Your solution may be found in one of these helpful techniques:
This may seem redundant, but if you’re spending too much time in bed, it may be harder to fall asleep at the end of the night. Eliminating afternoon naps is often valuable. Afternoon naps are one of the most common causes of nighttime sleep issues.
Bonus tip: If you find yourself lying in bed trying to fall asleep and it’s been longer than 20 minutes, research shows that it’s best to get yourself out of bed and into a different room. This can help train the body that your bed is for sleep only and can help reset your internal clock.
Many people find that only allowing the bedroom to be for sleeping can recondition their mind into knowing when bedtime is. If you only go to bed as you start feeling drowsy, it can be easier to fall asleep much quicker.
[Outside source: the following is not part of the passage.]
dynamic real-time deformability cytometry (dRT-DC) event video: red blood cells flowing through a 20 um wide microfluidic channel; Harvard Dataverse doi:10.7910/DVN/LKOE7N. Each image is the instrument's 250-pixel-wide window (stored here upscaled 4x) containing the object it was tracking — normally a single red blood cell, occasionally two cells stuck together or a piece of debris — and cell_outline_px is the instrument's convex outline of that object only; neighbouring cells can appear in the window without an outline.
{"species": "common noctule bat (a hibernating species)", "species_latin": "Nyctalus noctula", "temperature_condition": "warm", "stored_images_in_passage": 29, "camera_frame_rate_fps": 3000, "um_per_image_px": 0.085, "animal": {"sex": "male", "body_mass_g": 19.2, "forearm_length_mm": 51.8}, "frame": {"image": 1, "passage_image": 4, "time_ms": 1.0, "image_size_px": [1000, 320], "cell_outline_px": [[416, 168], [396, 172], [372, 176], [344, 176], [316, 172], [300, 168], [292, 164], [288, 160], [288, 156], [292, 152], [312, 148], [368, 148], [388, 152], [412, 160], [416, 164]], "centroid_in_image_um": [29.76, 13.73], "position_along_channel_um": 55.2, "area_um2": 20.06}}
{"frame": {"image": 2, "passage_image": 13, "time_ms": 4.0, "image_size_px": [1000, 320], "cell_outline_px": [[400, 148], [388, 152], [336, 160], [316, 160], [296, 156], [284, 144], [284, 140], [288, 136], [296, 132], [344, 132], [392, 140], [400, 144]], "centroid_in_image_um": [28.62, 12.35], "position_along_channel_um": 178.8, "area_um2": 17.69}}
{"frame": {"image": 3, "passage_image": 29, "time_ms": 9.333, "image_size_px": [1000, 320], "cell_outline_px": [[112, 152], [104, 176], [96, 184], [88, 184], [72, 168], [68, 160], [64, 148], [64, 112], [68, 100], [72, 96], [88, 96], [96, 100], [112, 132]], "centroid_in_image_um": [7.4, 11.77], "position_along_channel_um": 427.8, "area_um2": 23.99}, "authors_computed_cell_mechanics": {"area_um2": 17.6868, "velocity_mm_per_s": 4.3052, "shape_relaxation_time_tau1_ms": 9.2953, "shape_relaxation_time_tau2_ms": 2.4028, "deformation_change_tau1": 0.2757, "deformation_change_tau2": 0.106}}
Restricting yourself from doing work-related tasks such as reading and responding to emails is helpful, as well.
Keep it Cool at Night
Studies have shown that having your room cooler at night (between 60-67 degrees) is the ideal temperature for sleeping in. Our bodies lower in temperature during the night to initiate sleep so sleeping in cooler temperatures helps in this process.
Keep Hands & Feet Warm
Warming your cold feet causes a dialation of your blood vessels and this often tells the brain that it is bedtime. If you have trouble falling asleep at night be sure that your hands and feet are warm before falling asleep to help your body prepare for bed.
Sometimes, over-thinking is our worst enemy. Have you ever went to close your eyes for the night, only to find yourself awake and thinking when it’s 3 AM? Allowing yourself ample time to relax before hitting the hay can help ease your mind and get it in the right place to fall asleep.
Techniques such as meditation and reading are helpful here. Meditating anywhere from 10 minutes to 40 minutes before bed can allow your mind to release all the thoughts that it’s kept throughout the day.
Reading is effective when it’s calming material that promotes positive dreams. Just be sure to avoid reading on screens.
Bonus tip: Use blue-light filters on your electronic-screen devices at night. These filter out any blue light that emits from your screen so that your body can properly produce sleep chemicals.
Additionally, many find comfort in white noise machines. White noise loops that play all night can be found for free on YouTube, as well.